Interestingly, it would appear that complete musical memories will always belong to the ages between eight and 12. So we are very locked in to these extraordinarily precise musical developments.

We need to know that. We need to know that individually; we need to know it culturally. If we're sadly losing our integrity as a person for whatever reason and music offers us a way of re-co-ordinating, of integrating ourselves, that must equally be true for cultures. We should bear in mind always that the microcosm and the macrocosm reflect each other.

It's also now possible to explore much of this work in the language and the terms that our culture recognises, which at the moment are predominantly scientific.

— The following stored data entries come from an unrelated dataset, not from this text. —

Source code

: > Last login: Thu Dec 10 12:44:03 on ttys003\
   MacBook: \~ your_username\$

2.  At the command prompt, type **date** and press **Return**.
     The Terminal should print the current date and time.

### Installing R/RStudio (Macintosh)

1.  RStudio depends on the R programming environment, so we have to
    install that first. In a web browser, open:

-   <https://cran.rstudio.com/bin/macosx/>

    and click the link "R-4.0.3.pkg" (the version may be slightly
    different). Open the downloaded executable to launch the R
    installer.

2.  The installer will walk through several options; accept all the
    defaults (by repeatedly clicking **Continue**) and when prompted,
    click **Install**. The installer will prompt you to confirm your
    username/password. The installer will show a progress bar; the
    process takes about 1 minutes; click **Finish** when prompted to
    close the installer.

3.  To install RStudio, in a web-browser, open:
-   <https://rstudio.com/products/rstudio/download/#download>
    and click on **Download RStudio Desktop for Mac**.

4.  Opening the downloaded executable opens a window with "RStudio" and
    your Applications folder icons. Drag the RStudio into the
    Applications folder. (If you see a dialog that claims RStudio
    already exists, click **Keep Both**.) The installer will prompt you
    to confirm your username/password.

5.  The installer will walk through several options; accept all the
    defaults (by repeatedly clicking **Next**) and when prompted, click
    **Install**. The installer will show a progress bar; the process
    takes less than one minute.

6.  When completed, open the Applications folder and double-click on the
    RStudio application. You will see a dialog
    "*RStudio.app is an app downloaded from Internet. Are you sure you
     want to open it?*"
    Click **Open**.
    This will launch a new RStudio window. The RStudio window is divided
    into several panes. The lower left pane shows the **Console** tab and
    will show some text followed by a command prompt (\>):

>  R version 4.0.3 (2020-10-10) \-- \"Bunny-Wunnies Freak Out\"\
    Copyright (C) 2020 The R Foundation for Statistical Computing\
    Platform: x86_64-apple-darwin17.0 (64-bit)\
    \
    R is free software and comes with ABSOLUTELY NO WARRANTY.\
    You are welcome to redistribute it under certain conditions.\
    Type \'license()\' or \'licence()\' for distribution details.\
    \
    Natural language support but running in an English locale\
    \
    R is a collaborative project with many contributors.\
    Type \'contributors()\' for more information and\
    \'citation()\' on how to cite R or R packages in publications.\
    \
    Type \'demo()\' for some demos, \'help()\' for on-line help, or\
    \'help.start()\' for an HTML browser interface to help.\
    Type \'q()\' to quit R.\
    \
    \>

There are groups who want to go forward and make a musical brain map. That needs to happen. There are groups who are working with music therapy and music healing in Sarajevo and other war-torn areas. There's collaborative research, forming as we speak, using music with dementias, with Alzheimer's and Parkinson's patients, and working towards the relief of chronic pain. All of this needs to happen, and it won't happen simply by thinking about it.

Until there is active and proactive change at every level - personal, political and financial - these things cannot happen. The time, however, is clearly right, self-evidently right for these things to occur within the medical domain and in the world of teaching. Now we live in a world which is focusing not on the morbid process but on wellbeing.

How can you have wellbeing if you're not exploring yourself fully? And that includes an aesthetic experience of yourself, an emotional fulfilment. These things have to be addressed.